[PROVIDED DATA]
· · · · ·

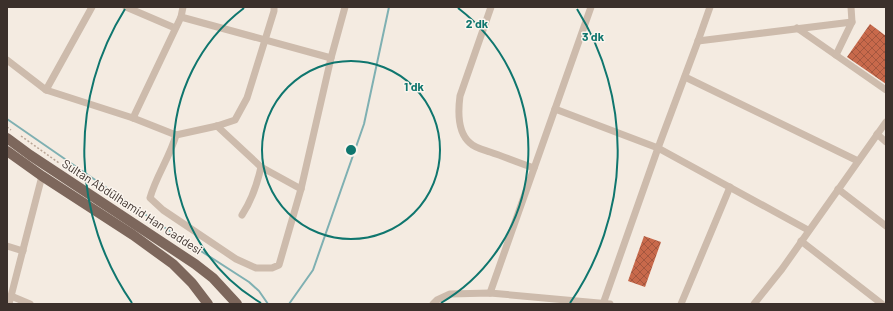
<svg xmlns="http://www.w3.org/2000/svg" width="893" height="311" font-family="Barlow,sans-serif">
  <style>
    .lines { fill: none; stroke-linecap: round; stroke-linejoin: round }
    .stream { stroke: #7fb0b2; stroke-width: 2 }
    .building { fill: url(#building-cross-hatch) }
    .path { stroke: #b9a596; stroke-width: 1.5; stroke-dasharray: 2 2; stroke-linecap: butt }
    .minor { stroke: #cdbbac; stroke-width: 7 }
    .primary { stroke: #7d675c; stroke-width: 10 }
    .ring { fill: none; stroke: #0f766e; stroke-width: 2 }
    .labels { text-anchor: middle; stroke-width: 3; stroke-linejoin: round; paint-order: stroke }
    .street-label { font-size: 12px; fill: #3b302b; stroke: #fbf5ee }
    .centre { fill: #0f766e; stroke: #fbf5ee; stroke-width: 2 }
    .ring-label { font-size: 12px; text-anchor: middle; font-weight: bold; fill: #0f766e; stroke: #fbf5ee; stroke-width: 3; stroke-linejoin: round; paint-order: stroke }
  </style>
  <defs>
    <pattern id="building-cross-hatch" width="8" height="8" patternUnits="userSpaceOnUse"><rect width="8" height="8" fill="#c8694b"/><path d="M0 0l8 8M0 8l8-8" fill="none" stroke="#a4573f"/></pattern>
  </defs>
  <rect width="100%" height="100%" fill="#f4ebe1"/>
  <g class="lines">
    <!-- stream -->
    <g class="stream">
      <path d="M7,119l152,105 90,58 10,9 9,13"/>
      <path d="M289,304l24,-34 51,-146 25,-117"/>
    </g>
  </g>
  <!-- building -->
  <g class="building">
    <path d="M870,24l16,12v48l-39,-27z"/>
    <path d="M644,236l17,6 -16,45 -17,-6z"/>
  </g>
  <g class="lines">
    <!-- path -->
    <g class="path">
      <path d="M7,127l4,3"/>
      <path d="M21,136l38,27"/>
    </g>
    <!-- minor -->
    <g class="minor">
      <path d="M126,7l49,21"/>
      <path d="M491,7l-31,89c-2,15 -3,36 10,47 5,5 14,7 20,9 15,5 29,11 44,16"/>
      <path d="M181,17l150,41"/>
      <path d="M797,28l89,62"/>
      <path d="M698,41l154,-19"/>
      <path d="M836,55l16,-33 -1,-15"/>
      <path d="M7,60l39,30 87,28 43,17 41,-9 18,-6 12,-22 27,-87v-4"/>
      <path d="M685,77l173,84"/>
      <path d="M46,90l46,-83"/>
      <path d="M555,109l103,39 150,82"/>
      <path d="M133,118l48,-101 2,-10"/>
      <path d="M217,126l44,41 40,22"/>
      <path d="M877,134l9,8"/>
      <path d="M176,135c-6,22 -20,41 -26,63l13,12 73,49 20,9h16l7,-3 22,-76 30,-131 14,-51"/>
      <path d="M838,189l48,37"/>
      <path d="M242,215c10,-15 15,-30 19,-48"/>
      <path d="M801,241l81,63"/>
      <path d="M7,246l16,5"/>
      <path d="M490,293l101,-286"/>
      <path d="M11,296l19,8"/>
      <path d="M9,304l33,-128"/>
      <path d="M433,304l4,-4 13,-6 40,-1 120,11"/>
      <path d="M603,304l55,-156 40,-107 12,-34"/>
      <path d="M681,304l49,-117"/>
      <path d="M754,304l28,-35 104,-147"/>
    </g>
    <!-- primary -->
    <g class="primary">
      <path d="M7,138l23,17 165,109 18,14 24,26"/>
      <path d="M7,151l35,25 91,59 40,29 19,19 16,21"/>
    </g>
  </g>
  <!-- distance rings -->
  <g class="ring">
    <circle cx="351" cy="150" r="89"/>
    <path d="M261 303A178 178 0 0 1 244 8M458 8A178 178 0 0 1 441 303"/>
    <path d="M132 303A267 267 0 0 1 125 9M577 9A267 267 0 0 1 570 303"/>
  </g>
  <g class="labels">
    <!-- street labels -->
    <g class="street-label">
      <text transform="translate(132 207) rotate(33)" y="4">Sultan Abdülhamid Han Caddesi</text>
    </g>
  </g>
  <circle cx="351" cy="150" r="6" class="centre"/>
  <g class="ring-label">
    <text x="477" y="28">2 dk</text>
    <text x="593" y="41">3 dk</text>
    <text x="414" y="91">1 dk</text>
  </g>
  <!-- border -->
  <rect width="893" height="311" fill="none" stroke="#3b302b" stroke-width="16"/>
</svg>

· · · · ·

[WHAT TO DO]
Within the data above, how many lines contain "linecap"? Respond with the tally alone.

[WRITTEN RESPONSE]
2